(PROBLEM STATEMENT):
Go through the data below and copy each line where the word "white" occurs.

(MATERIAL TO PROCESS):
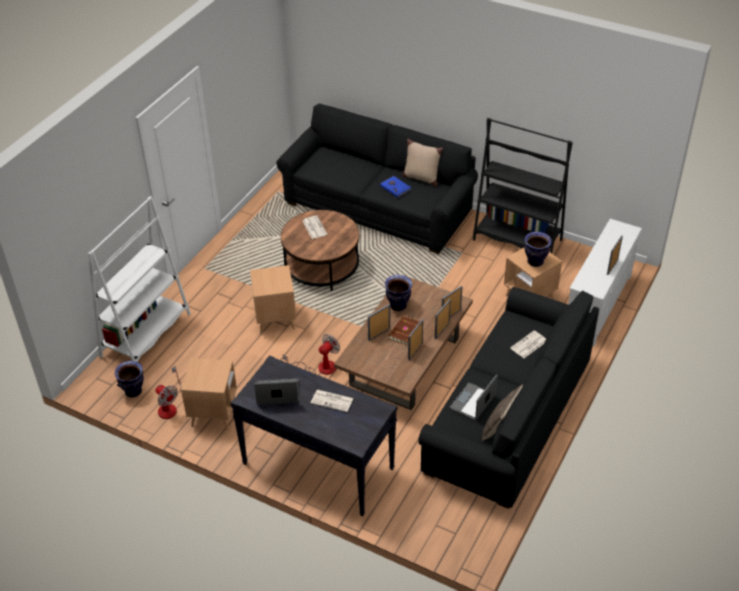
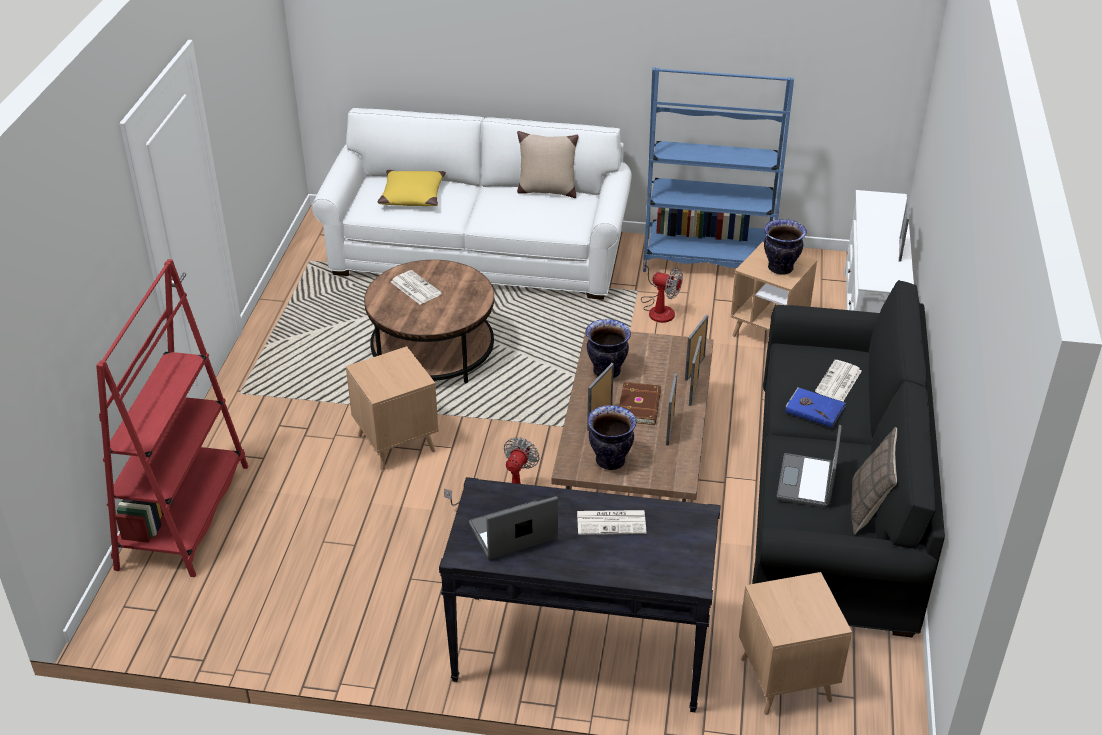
camera: 20 degrees left, 5 degrees down
white bookcase [88,196,191,362] -> red bookcase [96,259,249,577]
vase [115,361,144,398] -> vase moved to [588,405,637,470]
fan [155,366,181,419] -> fan moved to [641,259,683,323]
brown side table [181,358,237,430] -> brown side table moved to [739,572,852,715]
black sofa [276,103,478,254] -> white sofa [312,108,632,300]
blue book [380,176,412,198] -> blue book moved to [785,387,846,428]
black bookcase [473,118,573,253] -> blue bookcase [643,67,794,272]
none -> yellow pillow [377,170,446,206]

(TASK RESULT):
white bookcase [88,196,191,362] -> red bookcase [96,259,249,577]
black sofa [276,103,478,254] -> white sofa [312,108,632,300]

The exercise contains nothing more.